| REQUIRED ACTION |
Repeat the data word for word. Do not include the pictures.

Dataset records:
____________

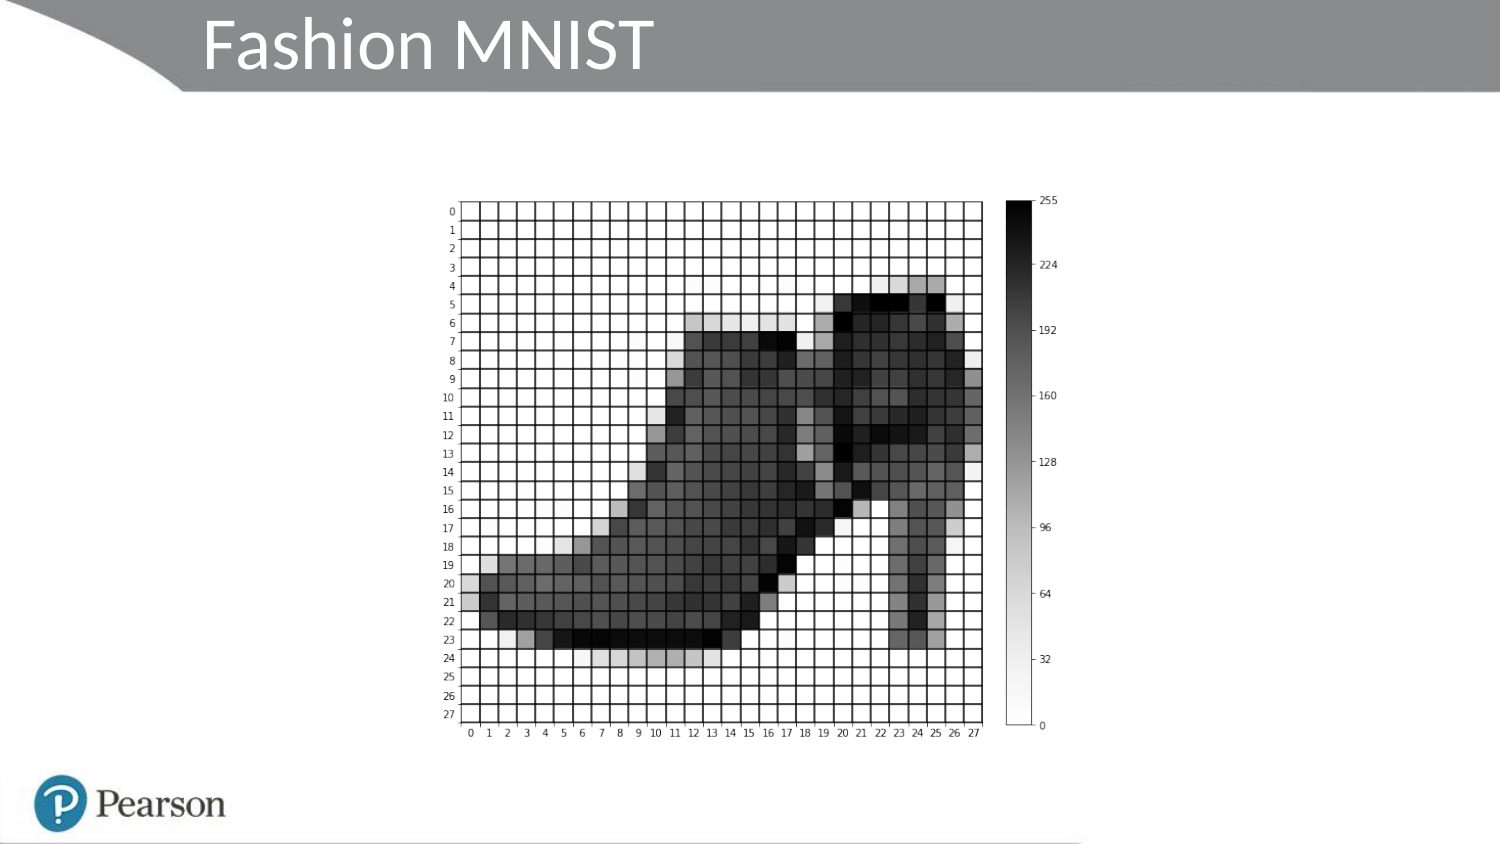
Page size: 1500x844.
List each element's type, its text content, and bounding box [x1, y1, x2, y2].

text_box Fashion MNIST [187, 0, 1426, 79]
picture [0, 0, 1500, 844]
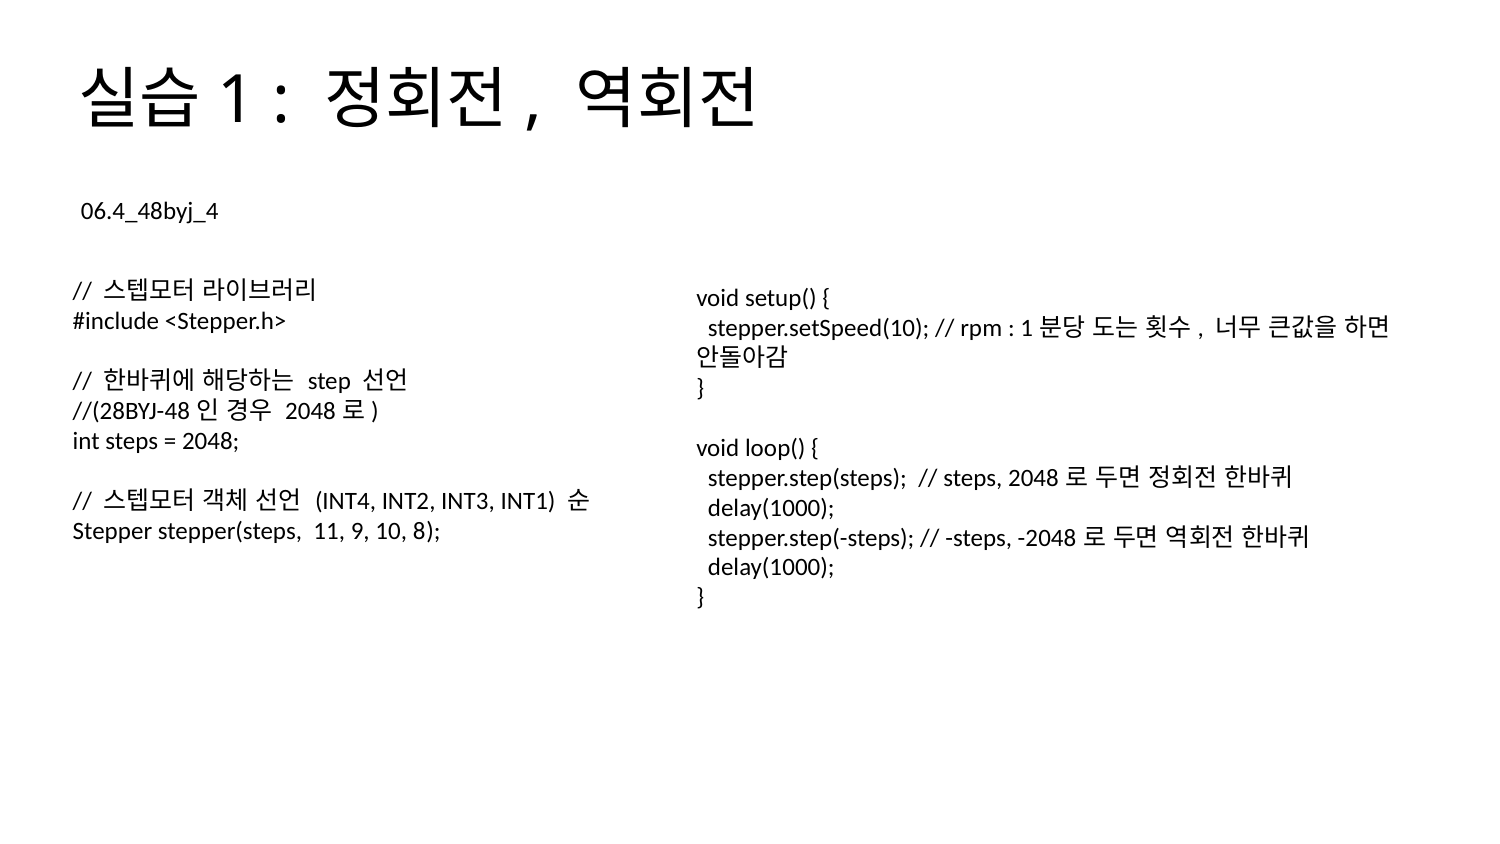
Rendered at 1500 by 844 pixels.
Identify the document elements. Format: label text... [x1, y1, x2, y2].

text_box 06.4_48byj_4 [66, 186, 817, 232]
text_box 실습1 : 정회전, 역회전 [63, 48, 1356, 144]
text_box // 스텝모터 라이브러리 #include <Stepper.h> // 한바퀴에 해당하는 step 선언 //(28BYJ-48인 경우 2048로) int steps = 2048; // 스텝모터 객체 선언 (INT4, INT2, INT3, INT1) 순 Stepper stepper(steps, 11, 9, 10, 8); [57, 267, 625, 552]
text_box void setup() { stepper.setSpeed(10); // rpm : 1분당 도는 횟수, 너무 큰값을 하면 안돌아감 } void loop() { stepper.step(steps); // steps, 2048로 두면 정회전 한바퀴 delay(1000); stepper.step(-steps); // -steps, -2048로 두면 역회전 한바퀴 delay(1000); } [681, 274, 1432, 619]
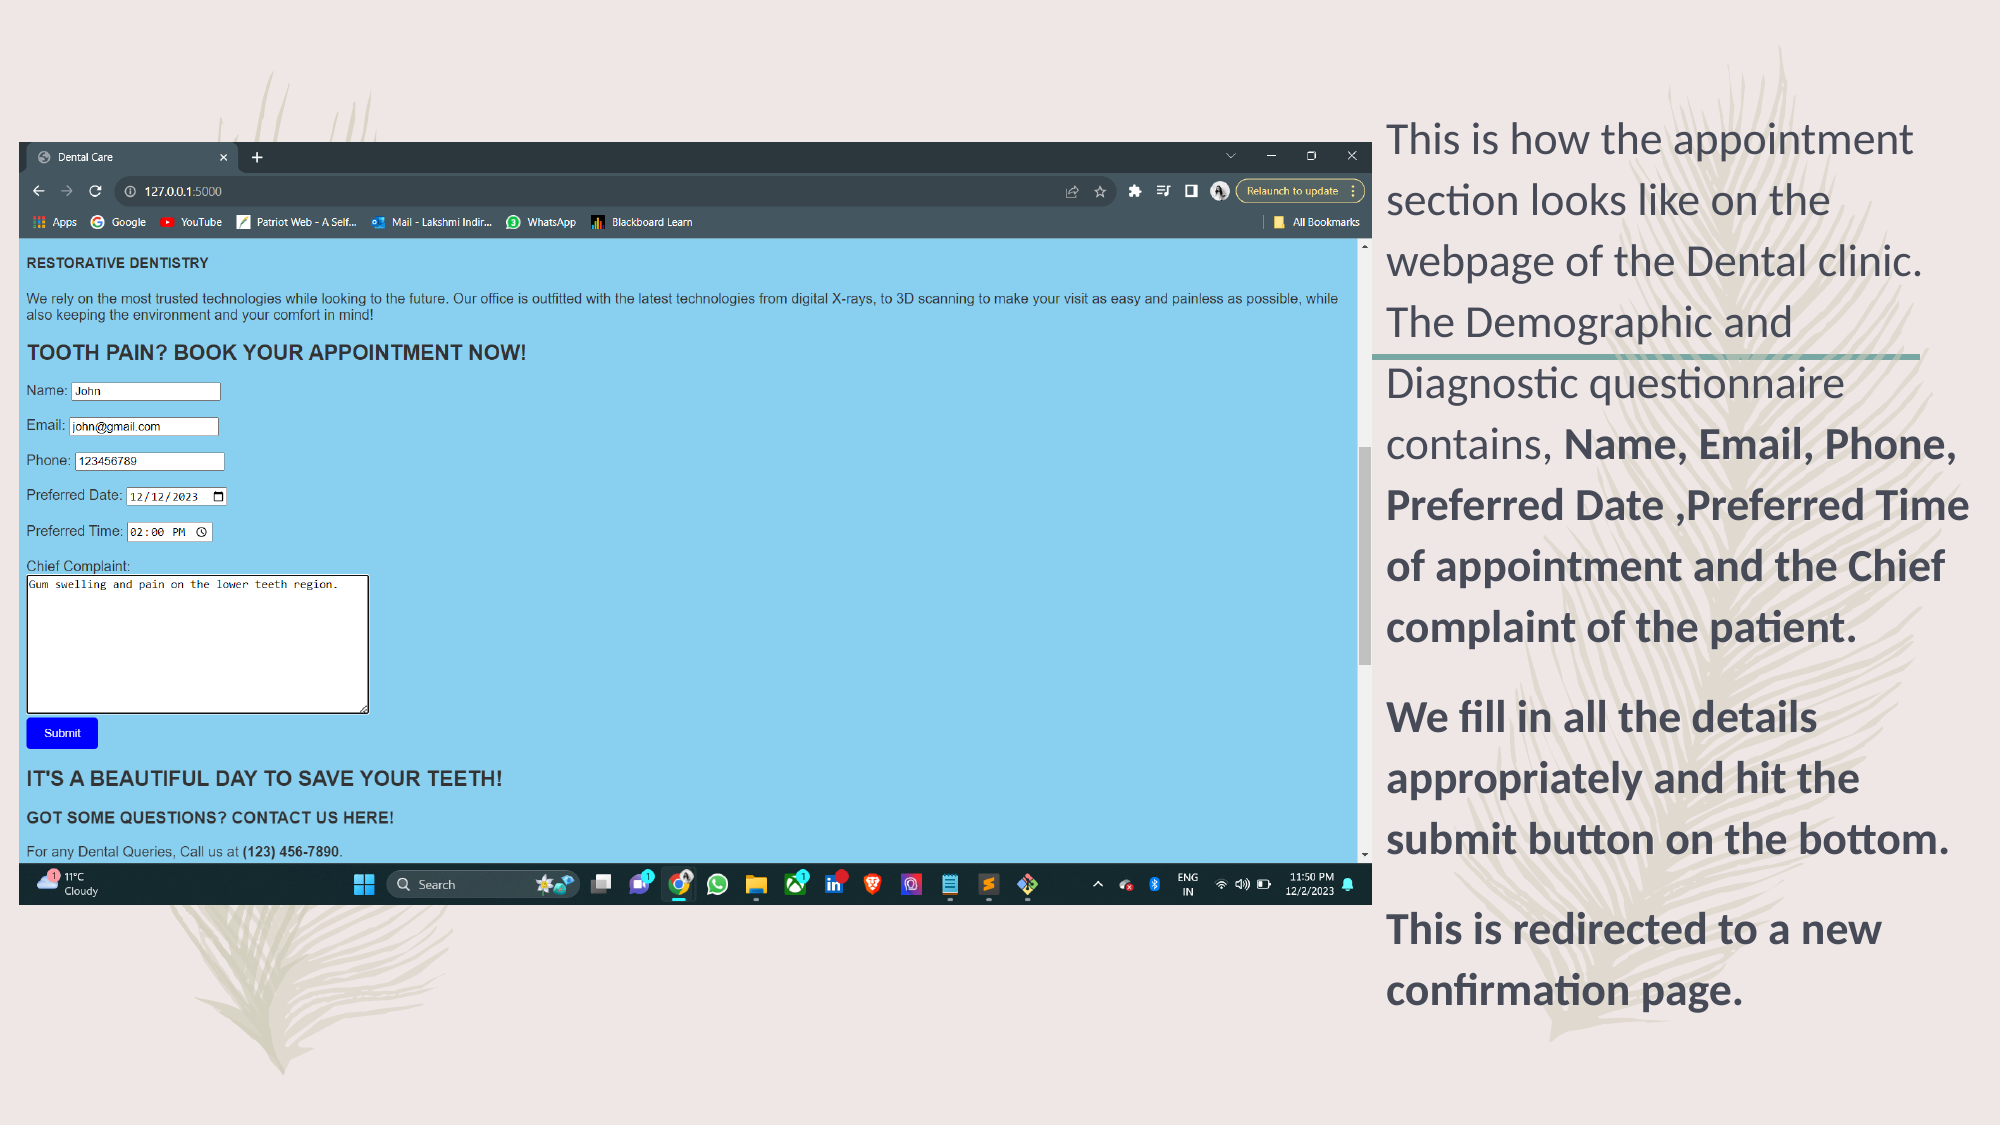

____________

| TASK OUTPUT |
Page size: 1500x844.
List each element's type, its text content, and bounding box [x1, y1, x2, y2].

text_box Fashion MNIST [187, 0, 1426, 79]
picture [0, 0, 1500, 844]
Rendered at 1500 by 844 pixels.
Identify the document elements. Format: label text... [x1, y1, x2, y2].

text_box 06.4_48byj_4 [66, 186, 817, 232]
text_box 실습1 : 정회전, 역회전 [63, 48, 1356, 144]
text_box // 스텝모터 라이브러리 #include <Stepper.h> // 한바퀴에 해당하는 step 선언 //(28BYJ-48인 경우 2048로) int steps = 2048; // 스텝모터 객체 선언 (INT4, INT2, INT3, INT1) 순 Stepper stepper(steps, 11, 9, 10, 8); [57, 267, 625, 552]
text_box void setup() { stepper.setSpeed(10); // rpm : 1분당 도는 횟수, 너무 큰값을 하면 안돌아감 } void loop() { stepper.step(steps); // steps, 2048로 두면 정회전 한바퀴 delay(1000); stepper.step(-steps); // -steps, -2048로 두면 역회전 한바퀴 delay(1000); } [681, 274, 1432, 619]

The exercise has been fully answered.